* **Given exercise**: Render the lines below as a Markdown table with two columns, Row and Line, giving each line its row number and skipping blank lines. Leave the pictures out.

### Data provided ###

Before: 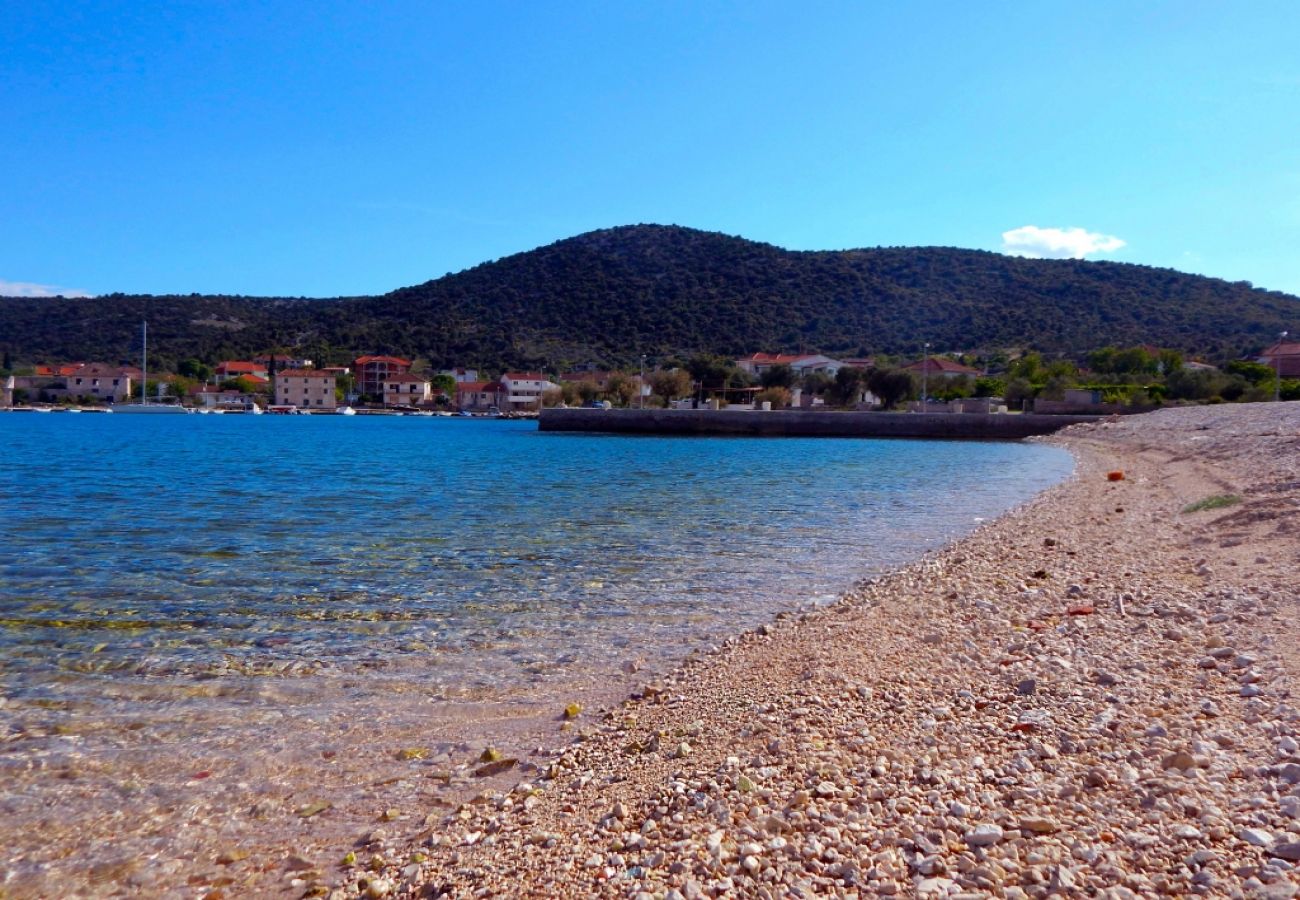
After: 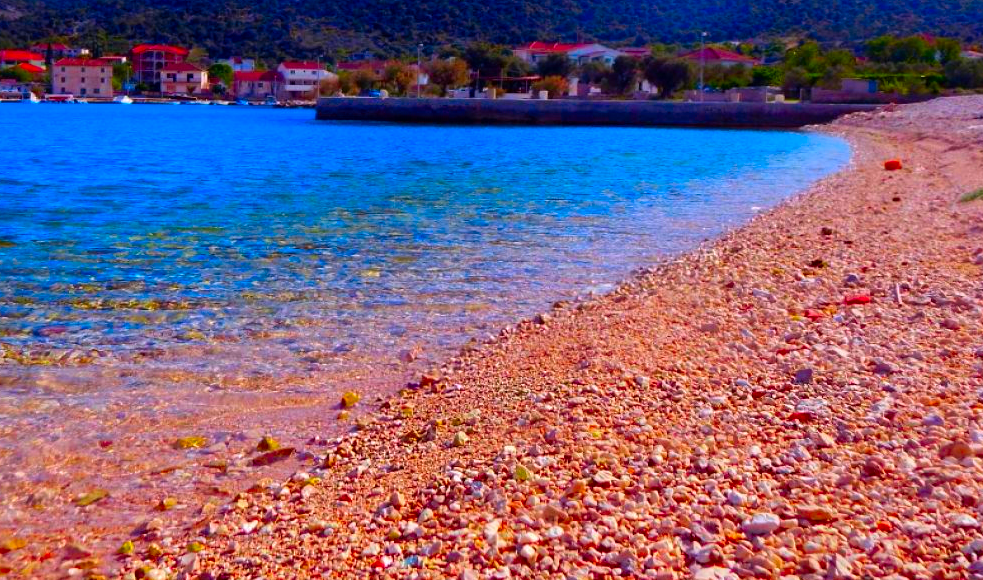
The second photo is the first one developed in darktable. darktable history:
crop and rotate: left 17.217%, top 34.594%, right 7.151%, bottom 0.911%
color correction: highlights a* 1.57, highlights b* -1.65, saturation 2.5
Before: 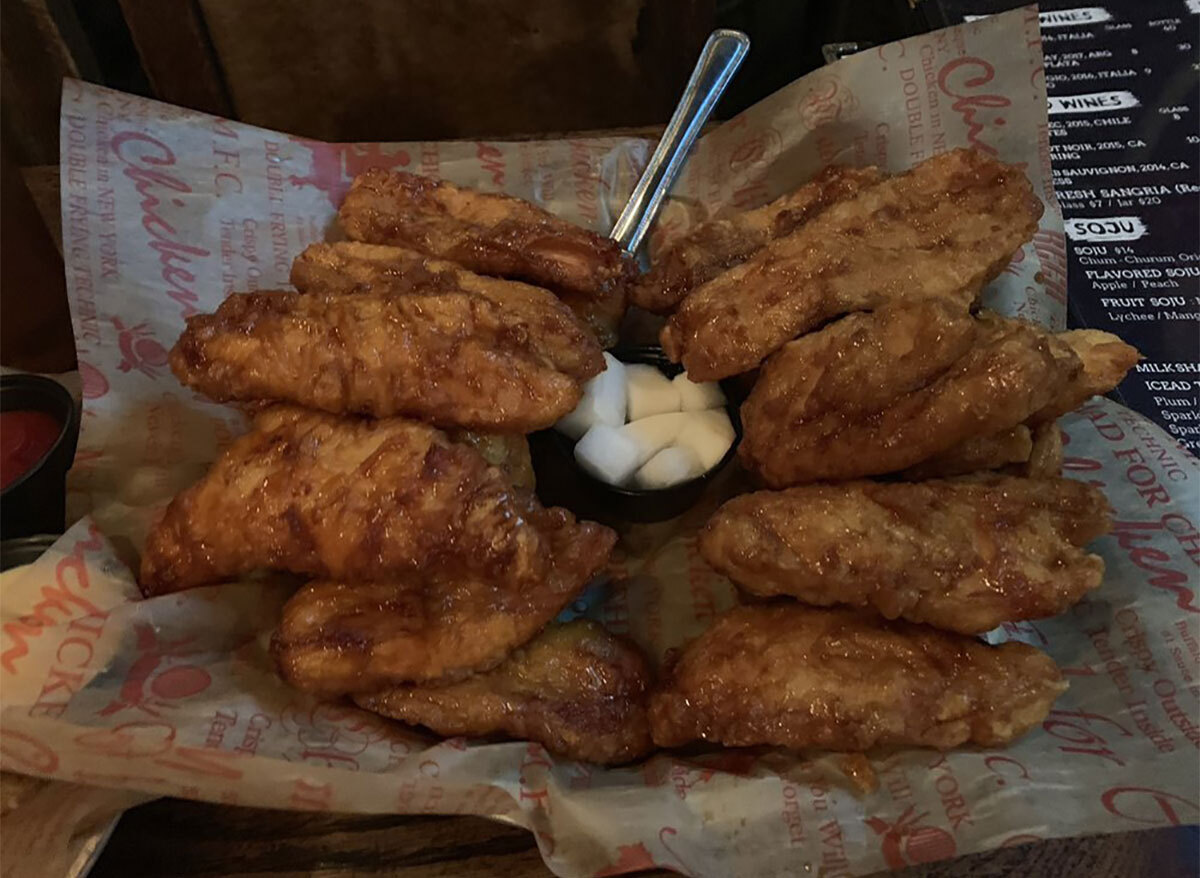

###

* **Correct output**:
| Row | Line |
|---|---|
| 1 | Before:  |
| 2 | After:  |
| 3 | The second photo is the first one developed in darktable. darktable history: |
| 4 | crop and rotate: left 17.217%, top 34.594%, right 7.151%, bottom 0.911% |
| 5 | color correction: highlights a* 1.57, highlights b* -1.65, saturation 2.5 |
| 6 | Before:  |